# No blogs available on the Fire?



## sosha (Feb 9, 2010)

What's up with that?


----------



## Ann in Arlington (Oct 27, 2008)

Yeah.  Kind of a bummer.  Blogs can't go to app devices either.  I know the bloggers would like that to change. . . .


----------



## SailorMerry (Dec 18, 2010)

Why don't you just read them on the internet? *does not see the problem*


----------



## Betsy the Quilter (Oct 27, 2008)

I read blogs as RSS feed to Pulse on the iPad, haven't tried the Pulse app on the Fire yet...

Betsy


----------



## Ann in Arlington (Oct 27, 2008)

ScaryMerry said:


> Why don't you just read them on the internet? *does not see the problem*


Well, that might be why they aren't available . . . . but, honestly, if a person wants to pay to have them delivered daily without thinking via Amazon, it would be nice if they could be delivered even to the Fire version of kindle.  I have several I subscribe to currently that come to my K4. . .but I'd like them on Fire. . .even though I can go look at the websites. For me, the kindle format is often easier to read.


----------



## sosha (Feb 9, 2010)

Will start a search for the perfect RSS reader 

Reading the internet on 7" tablet is not the easiest way to get info for someone with old (_ahem_) eyes.

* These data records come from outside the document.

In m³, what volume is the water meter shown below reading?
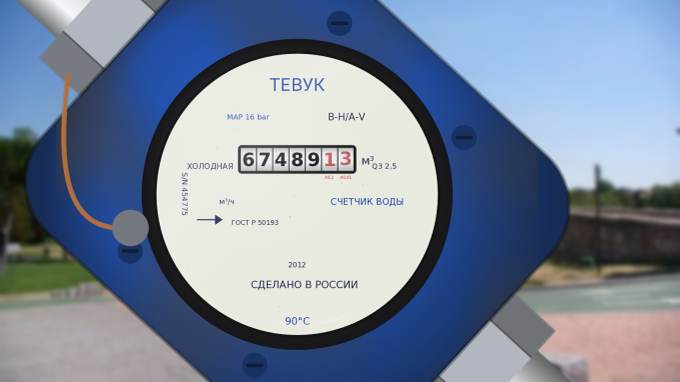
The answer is 67489.13 m³
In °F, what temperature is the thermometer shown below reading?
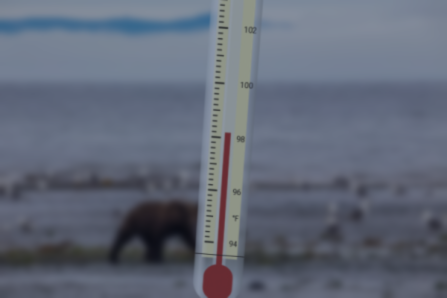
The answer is 98.2 °F
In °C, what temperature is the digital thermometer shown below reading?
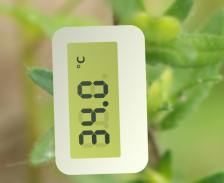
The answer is 34.0 °C
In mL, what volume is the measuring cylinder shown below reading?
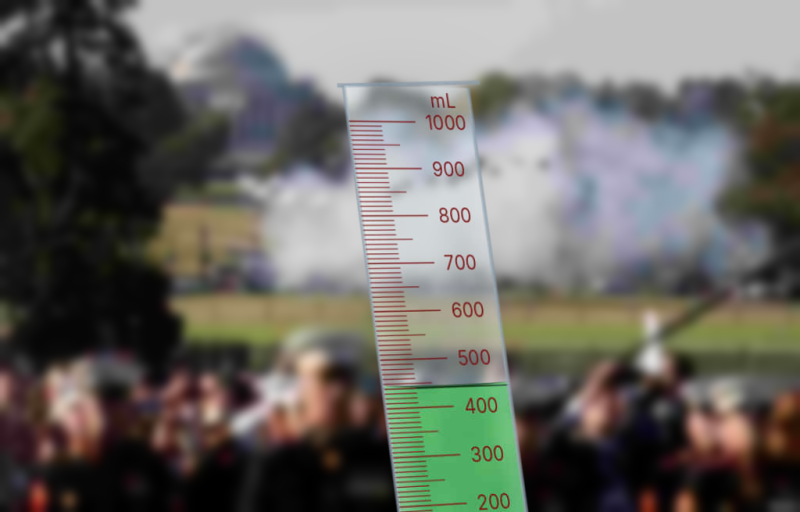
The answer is 440 mL
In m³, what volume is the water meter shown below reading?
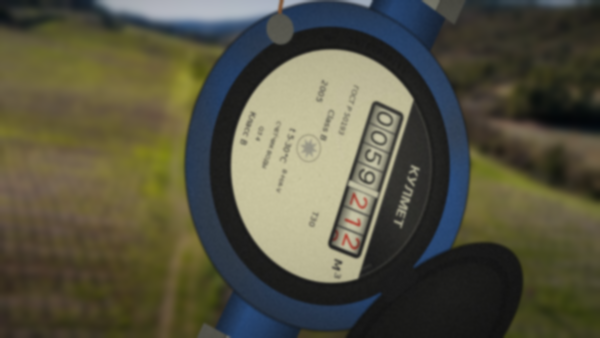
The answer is 59.212 m³
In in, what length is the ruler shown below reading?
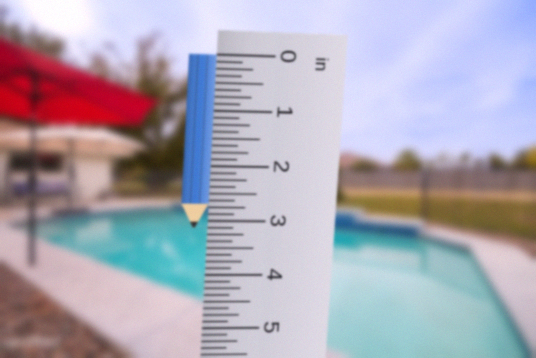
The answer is 3.125 in
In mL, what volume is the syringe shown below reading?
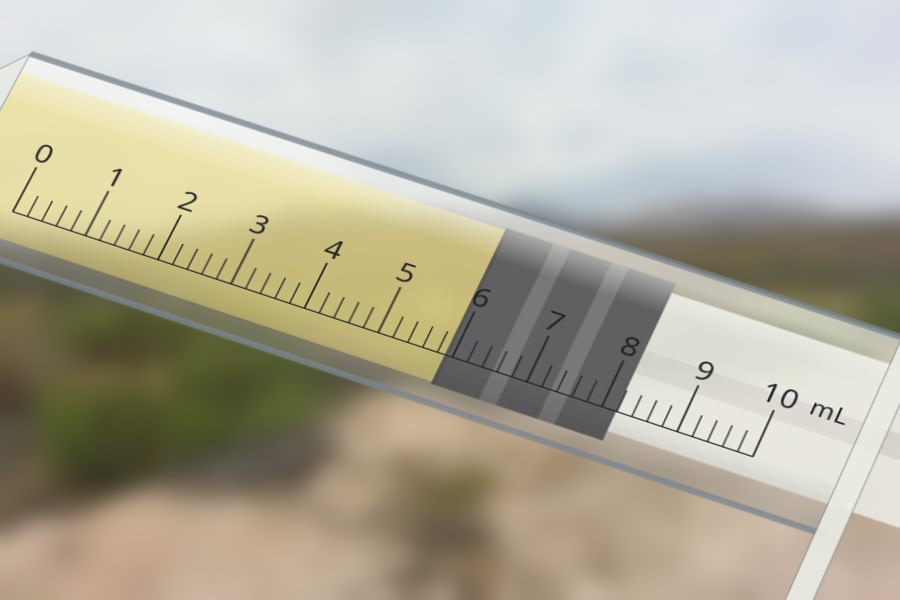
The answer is 5.9 mL
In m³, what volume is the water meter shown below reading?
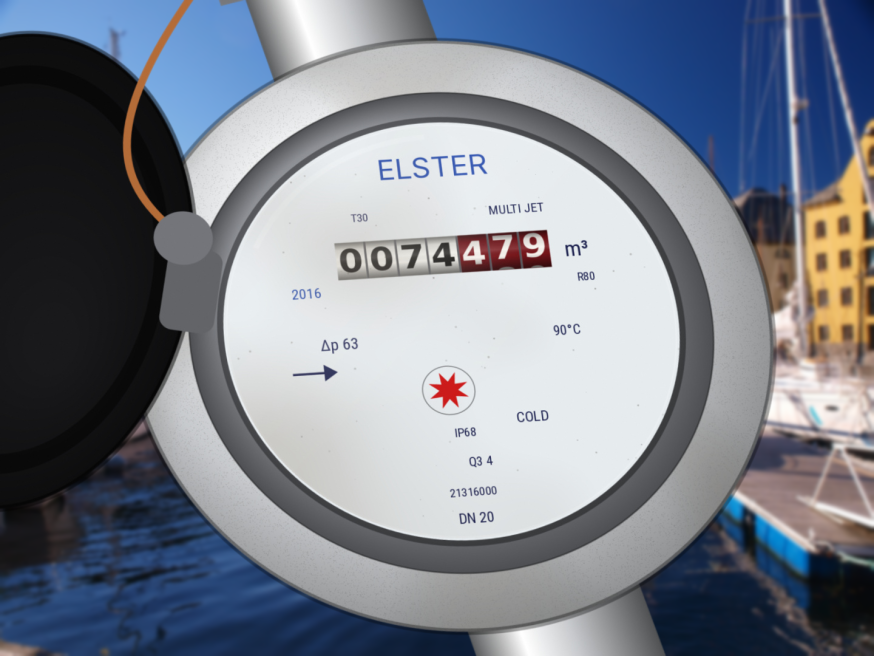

BUT, I did just find my favorite weekly magazine, THE WEEK, available on the Kindle, with text mode option.


----------



## Ann in Arlington (Oct 27, 2008)

I really like _The Week_. Have a paper subscription. . .will check it out for Fire. . . . .


----------



## Betsy the Quilter (Oct 27, 2008)

Betsy the Quilter said:


> I read blogs as RSS feed to Pulse on the iPad, haven't tried the Pulse app on the Fire yet...
> 
> Betsy


I have my blogs sent to Pulse, and it seems to work well on the Fire. If you're already using Google Reader, you can import feeds set up in Reader, otherwise you can give it a site and it will find the rss feeds for that site and offer you the option to add them

Once in Pulse, click on the Menu icon along the bottom, then click on "Manage Sources." scroll to the bottom of the page and click on the blue +. On the page that appears, ignore the options (unless you want them) and either use "Browse" "search" or "Reader" along the top, as appropriate.

Just added _The Week_ feed to Pulse.

Betsy


----------



## sosha (Feb 9, 2010)

Ann in Arlington said:


> I really like _The Week_. Have a paper subscription. . .will check it out for Fire. . . . .


Don't you just love it? A different perspective on everything and anything.


----------



## Ann in Arlington (Oct 27, 2008)

sosha said:


> Don't you just love it? A different perspective on everything and anything.


I'm not sure it's worth $5 a month to get it on the Fire, though.


----------